# need help finding a desert terrarium background



## halfwaynowhere (Nov 12, 2008)

I've got an odd sized 30-something gallon long tank to house my pair of mali uromastyx. I'd like to cover the back and sides with something, as the female gets nervous, and tries to dig through the glass. For aesthetics sake, I'd like to get something desert-looking. The pet stores around here only seem to carry aquatic backgrounds, which obviously I don't want. I need something I can buy by the foot, since I plan on covering three sides, and its an odd sized tank to begin with... Any ideas of where I can find something like this? I've been googling, with no luck...


----------



## Red Eyes (Nov 12, 2008)

There are the terrarium backgrounds, I used the desert one by Hagen on my snakes tanks and I think that it looked ok. Anyways I don't know if you have seen any of the new foam ones but they are expensive ... http://www.herpsupplies.com/subcategory.cfm?id=13&sub=67. Depending on how much work you would want to do, would this work? http://www.beautifuldragons.503xtreme.com/Furniture.html


----------



## halfwaynowhere (Nov 12, 2008)

I don't want to put anything inside of the tank, because I don't want them to have anything to climb on to get closer to the lights... With the temps as high as they need to be, that bulb is pretty hot. Also, the foam ones would need to be tiled, as this is a weird size tank, and I'm picky about seams... I'd print my own background, but I don't want it to look more uniform... 
I'm also hoping to find something more saharan looking than the hagen desert background... it just looks very arizona-ish... I might go with that one if I can't find anything else, though. Thanks for the suggestions!


----------



## Red Eyes (Nov 12, 2008)

The snake that I used the Hagen background is a Chihuahua Mountain Kingsnake so I thought it fit  What about using some of the desktop backgrounds of the Sahara Desert? http://www.fanimages.com/Nature/Desert/index.html


----------



## redsaw (Nov 13, 2008)

Try these, they may have what you want, or not http://www.herpsupplies.com/subcategory.cfm?id=13&sub=67
http://www.stormthecastle.com/terrarium/terrarium-backgrounds.htm


----------



## Taceas (Nov 14, 2008)

I just found one I like in an aquarium store, it was on the backside of a freshwater aquarium background. It's rocks and such, looks deserty to me. Just buy something that'll fit the height okay and then cut to size.


----------



## halfwaynowhere (Nov 29, 2008)

I got bored and decided to try making my own. Supposed to be writing a paper for one of my classes, so of course, I'll do anything to avoid that, lol... I think it turned out pretty decently, I used one of the pics from that link Red Eyes posted, with some creative photoshopping to get it to stretch to fit 9 sheets of paper... 

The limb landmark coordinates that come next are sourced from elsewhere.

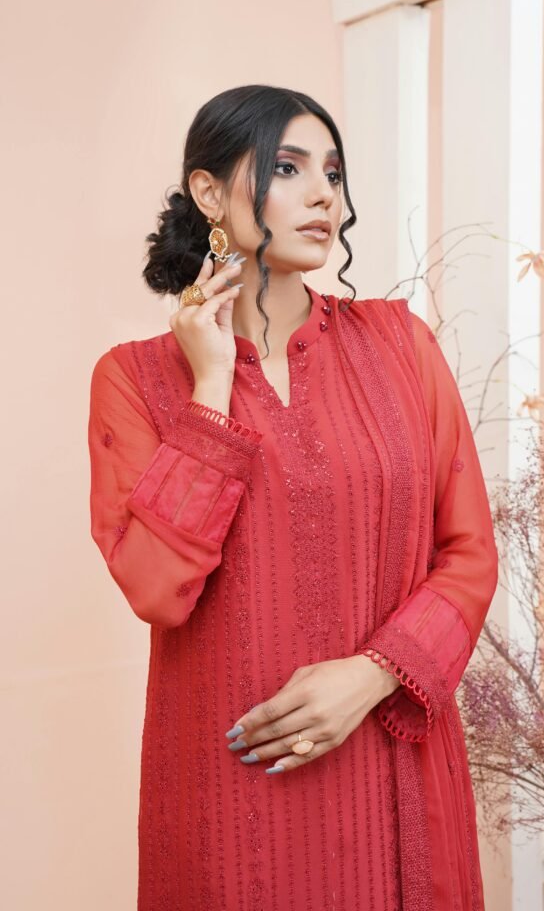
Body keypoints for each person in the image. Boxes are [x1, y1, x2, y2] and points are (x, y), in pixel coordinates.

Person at [87, 84, 499, 911]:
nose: (324, 196)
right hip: (234, 784)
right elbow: (155, 589)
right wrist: (209, 389)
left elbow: (467, 554)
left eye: (334, 173)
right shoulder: (132, 381)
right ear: (209, 193)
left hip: (392, 753)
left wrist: (376, 673)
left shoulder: (399, 345)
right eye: (286, 167)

The seams aren't too noticable, which is nice, since that was a big concern of mine...


----------



## El Viejo (Nov 29, 2008)

You did an excellent job! The seams are hardly noticeable. Now get busy & write that paper!


----------



## Red Eyes (Nov 29, 2008)

That looks really good. So do you have three sides covered?


----------



## halfwaynowhere (Nov 29, 2008)

yep, covered three sides... I wanted to stop them from trying to dig through the glass, thinking they could get to the other side... Now they only have that problem with the front, but I would still like to be able to see in, so its not getting covered... My female was driving herself crazy with the digging, I think these guys were wild caught, and she doesn't seem to like being in captivity... hopefully this will help her feel more at home, or at least a little less stressed.


----------



## redsaw (Dec 1, 2008)

That background looks good. I was about to say try http://www.drsfostersmith.com/   for desert backgrounds


----------



## bhamgreg (Dec 2, 2008)

my beardies are goign bonkers with the glass as well. i'm gonna build soemthign with a painted plywood i think just to cover the sides.


----------